Este texto começou a delinear-se com a minha presença na conferência RODA Mensal de dia 16 de Julho de 2022, que teve por título «Relógios Insólitos». Foi cativante ver todos aqueles relógios, ouvir as explicações de Sílvio Pereira sobre cada peça, e conhecer a história de alguns deles. Mas, na realidade, o relógio que mais me despertou a atenção, não esteve presente fisicamente, por ser uma máquina de grande sensibilidade e de difícil acerto sempre que é deslocada. Conhecemo-lo através de um filme que o orador nos mostrou. É evidente que todos os outros relógios mereceram a nossa atenção, mas com aquele, sem que eu soubesse ainda a verdadeira razão, tive uma sensação de déjà vu. Era um relógio semelhante ao que se segue.


Fig. 2 - Relógio de bola rolante Congreve na sua caixa.

Dados disponíveis ::
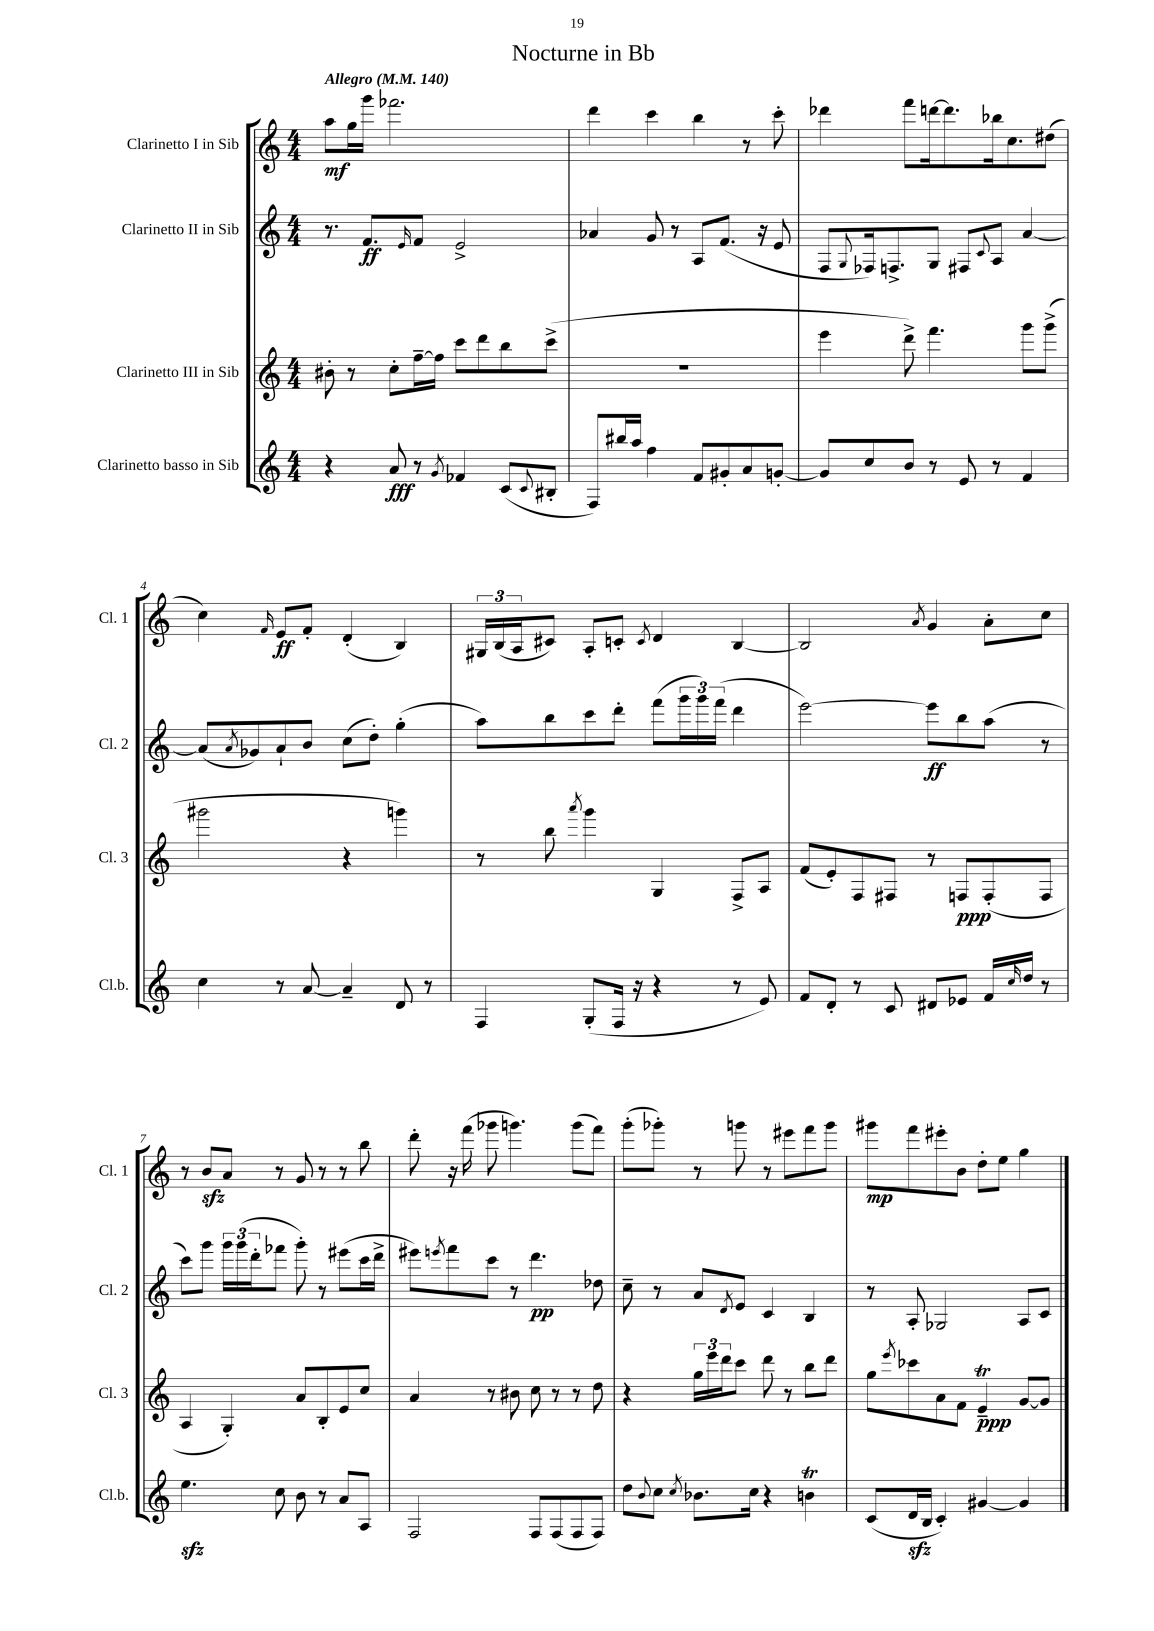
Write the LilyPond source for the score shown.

Problemas e tarefas ::
1. Edite o segmento do documento entre "Este texto começou" e "que se segue.", inclusive, trocando "orador" por "conferencista".
2. De acordo com o segmento do documento, porque é que o relógio que mais despertou a atenção não esteve presente fisicamente na conferência?

Resultados do exercício ::
1.
Este texto começou a delinear-se com a minha presença na conferência RODA Mensal de dia 16 de Julho de 2022, que teve por título «Relógios Insólitos». Foi cativante ver todos aqueles relógios, ouvir as explicações de Sílvio Pereira sobre cada peça, e conhecer a história de alguns deles. Mas, na realidade, o relógio que mais me despertou a atenção, não esteve presente fisicamente, por ser uma máquina de grande sensibilidade e de difícil acerto sempre que é deslocada. Conhecemo-lo através de um filme que o conferencista nos mostrou. É evidente que todos os outros relógios mereceram a nossa atenção, mas com aquele, sem que eu soubesse ainda a verdadeira razão, tive uma sensação de déjà vu. Era um relógio semelhante ao que se segue.

2. Por ser uma máquina de grande sensibilidade e de difícil acerto sempre que é deslocada.